Woo's fans get his "consistent" use of "repeat themes" mistaken for an actual "artistic vision"? Gosh, White, have you ever heard of something called a "motif"? You know, one of those things that keeps recurring--or "repeating"-- within a film or films? Get enough motifs together in enough films by the same director, and guess what? You can use that crafty ol' auteur theory to explain how John Woo manages to stamp his own personal imprint within the Hong Kong industry and the super-action genre it helped create! Oh, but I guess since that might involve searching for meaning, you'd have to call it off. When you say that Woo's repeat themes "ought to mean something," you imply that they meant nothing to you--which to me is more evidence of your not bothering to look for meaning in the first place. Instead of admitting that this is just your own personal viewing of the film, you not only deny that other spectators may find meaning in these motifs, but you also deny that Woo had any "artistic vision" (i.e., artistic meaning) in mind when he included them in the first place! So if you don't get it, nobody gets it? Is that the idea?

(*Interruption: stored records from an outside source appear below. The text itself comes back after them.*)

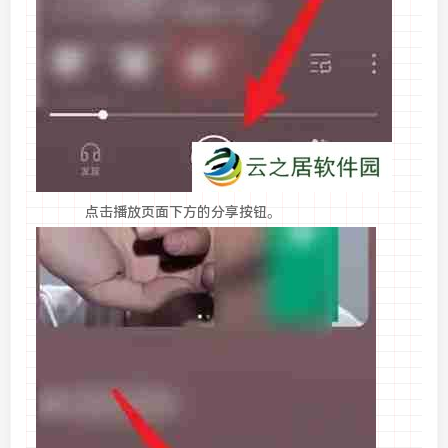
点击播放页面下方的分享按钮。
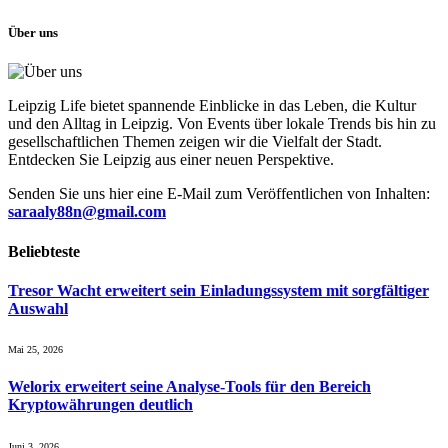
Über uns
Leipzig Life bietet spannende Einblicke in das Leben, die Kultur
und den Alltag in Leipzig. Von Events über lokale Trends bis hin zu
gesellschaftlichen Themen zeigen wir die Vielfalt der Stadt.
Entdecken Sie Leipzig aus einer neuen Perspektive.
Senden Sie uns hier eine E-Mail zum Veröffentlichen von Inhalten:
saraaly88n@gmail.com
Beliebteste
Tresor Wacht erweitert sein Einladungssystem mit sorgfältiger
Auswahl
Mai 25, 2026
Welorix erweitert seine Analyse-Tools für den Bereich
Kryptowährungen deutlich
Juni 3, 2026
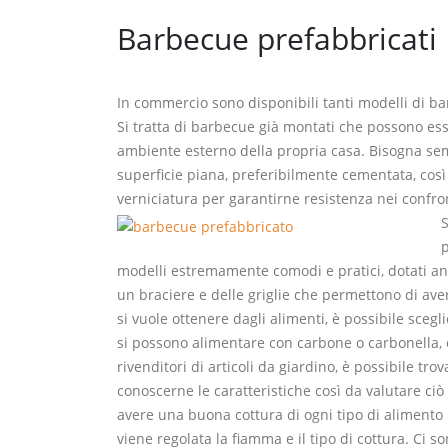
Barbecue prefabbricati
In commercio sono disponibili tanti modelli di ba
Si tratta di barbecue già montati che possono ess
ambiente esterno della propria casa. Bisogna se
superficie piana, preferibilmente cementata, così 
verniciatura per garantirne resistenza nei confron
p
modelli estremamente comodi e pratici, dotati an
un braciere e delle griglie che permettono di aver
si vuole ottenere dagli alimenti, è possibile scegl
si possono alimentare con carbone o carbonella, 
rivenditori di articoli da giardino, è possibile t
conoscerne le caratteristiche così da valutare ciò
avere una buona cottura di ogni tipo di alimento in
viene regolata la fiamma e il tipo di cottura. Ci s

As for labeling Face/Off a movie that "in the postmodern mode, sacrifices meaning for movement," this is yet again one more example of White ignoring the possibility that meaning could exist for anyone else--simply because he didn't find any meaning himself. Using postmodernism as a crutch is no excuse. Postmodernism, as I understand it, is not the mere absence of meaning-- whatever that may be--but instead the ascribing of new meaning onto objects removed from their original contexts. Surely, there must be some new meaning for "Somewhere Over the Rainbow" during the shootout--the one unquestionably postmodern moment during the whole movie! But the best White can do is compare it to Miami Vice, and reduce it to one word: "Kitsch"--"art or literature of little or no value," according to my nearby dictionary. Once again, if it means nothing for him, it means nothing for anyone else.